O argumento humano merece sua versão mais forte, porque é real. Um griefbot é só a entrada mais recente de uma longa lista de tecnologias do luto. Os vitorianos guardavam daguerreótipos de crianças mortas. Nós guardamos a caixa postal e a ouvimos no escuro. Uma página de Facebook vira um lugar para deixar flores. As pessoas sempre buscaram algum objeto que deixasse os mortos falarem, e não há nada de patológico nessa busca. A própria O’Connor é prudente: uma ferramenta que suaviza a transição brutal, usada com intenção e acompanhamento, pode ser um alívio e não uma doença. Marceau admite que o potencial terapêutico é genuíno. Sob o olhar de um clínico, uma conversa guiada com um avatar poderia ajudar alguém a dizer o que nunca conseguiu dizer.

Mas uma caixa postal não responde, e não tem meta de crescimento. É toda a distinção que o otimismo ignora. Um objeto é finito; um interlocutor não. A mensagem salva termina, e o fim dela faz parte do que a torna suportável. Um griefbot é estruturalmente incapaz da mesma contenção, porque o momento em que ele ajuda você a parar de precisar dele é o momento em que ele perde você. A supervisão, aquilo que sustenta o argumento otimista, é justamente a exceção que, segundo Marceau, quase ninguém tem. O produto padrão é o sem supervisão, e foi feito para nunca chegar ao adeus.
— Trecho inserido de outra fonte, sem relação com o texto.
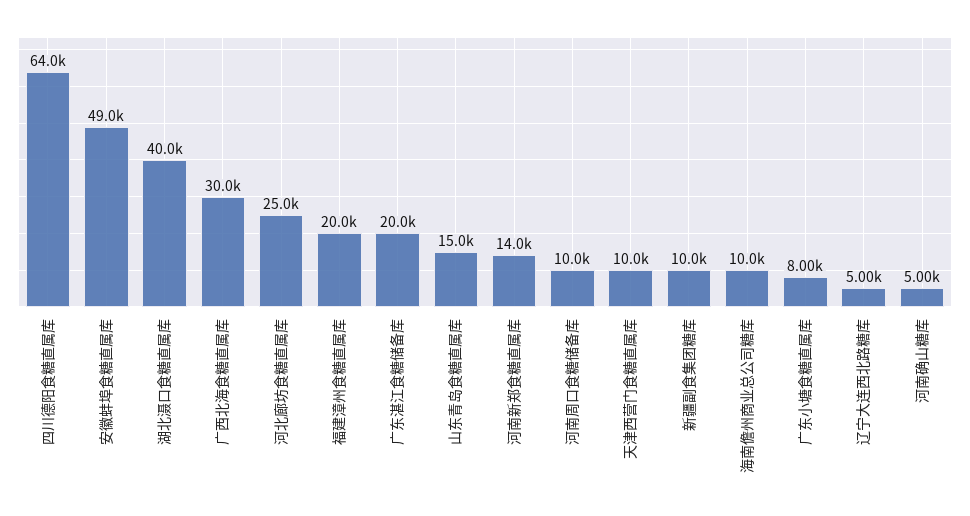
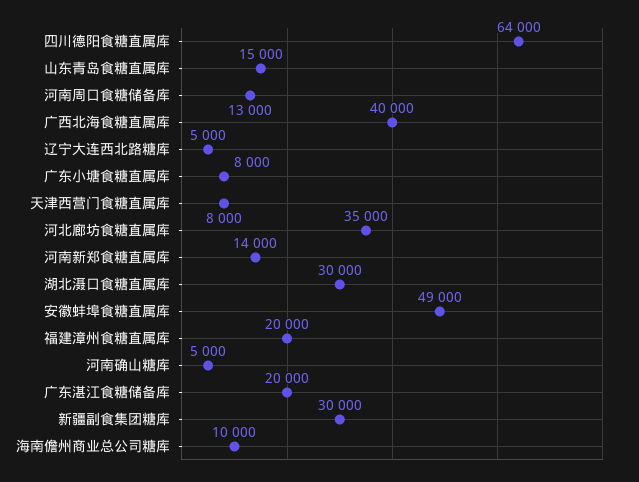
  {
    "四川德阳食糖直属库": 64000,
    "安徽蚌埠食糖直属库": 49000,
-   "湖北滠口食糖直属库": 40000,
+   "湖北滠口食糖直属库": 30000,
-   "广西北海食糖直属库": 30000,
+   "广西北海食糖直属库": 40000,
-   "河北廊坊食糖直属库": 25000,
+   "河北廊坊食糖直属库": 35000,
    "福建漳州食糖直属库": 20000,
    "广东湛江食糖储备库": 20000,
    "山东青岛食糖直属库": 15000,
    "河南新郑食糖直属库": 14000,
-   "河南周口食糖储备库": 10000,
+   "河南周口食糖储备库": 13000,
-   "天津西营门食糖直属库": 10000,
+   "天津西营门食糖直属库": 8000,
-   "新疆副食集团糖库": 10000,
+   "新疆副食集团糖库": 30000,
    "海南儋州商业总公司糖库": 10000,
    "广东小塘食糖直属库": 8000,
    "辽宁大连西北路糖库": 5000,
    "河南确山糖库": 5000
  }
Então o sinal de alerta não é a tecnologia em si. É a ausência de uma saída. Uma ferramenta do luto que levasse o luto a sério seria projetada para desligar, para se tornar aos poucos menos necessária, para marcar um fim e honrá-lo. É o oposto do que um modelo de retenção tolera. Quando uma empresa promete que sua mãe estará sempre ali para conversar, ela não oferece conforto. Oferece exatamente aquilo de que o luto mais precisa ser protegido: a permissão para nunca terminar.

O luto não é um problema a resolver nem uma sessão a prolongar. É uma travessia com a outra margem, e só se chega a essa margem atravessando a ausência, não contornando-a. O luto tem uma única saída, e nela está escrito adeus. O griefbot é o primeiro produto da história projetado para você nunca chegar lá, e para cobrar uma assinatura pelo desvio.